═══ MATERIAL TO PROCESS ═══

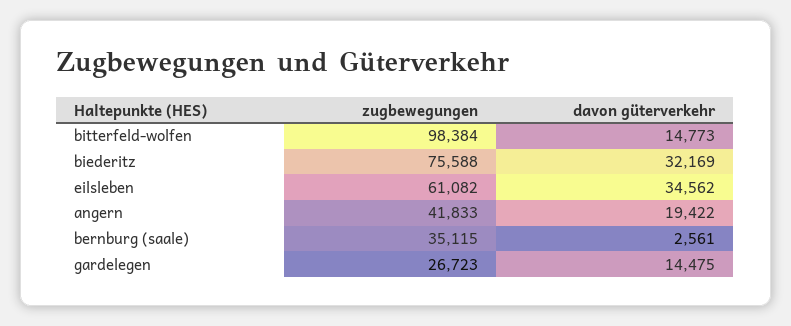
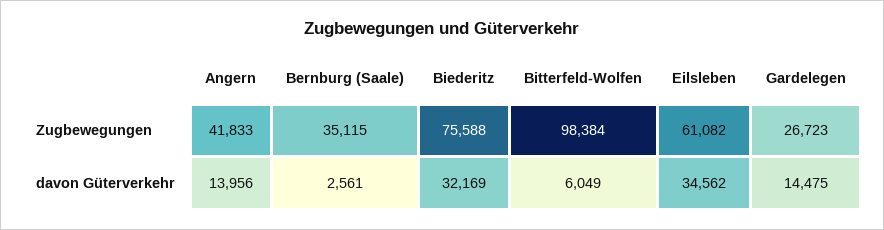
  {
    "zugbewegungen": {
      "bitterfeld-wolfen": 98384,
      "biederitz": 75588,
      "eilsleben": 61082,
      "angern": 41833,
      "bernburg (saale)": 35115,
      "gardelegen": 26723
    },
    "davon güterverkehr": {
-     "bitterfeld-wolfen": 14773,
+     "bitterfeld-wolfen": 6049,
      "biederitz": 32169,
      "eilsleben": 34562,
-     "angern": 19422,
+     "angern": 13956,
      "bernburg (saale)": 2561,
      "gardelegen": 14475
    }
  }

═══

Give the count of lines in the data shown above that contain "bitterfeld", and nothing else.

ANSWER TO THE PROBLEM — 3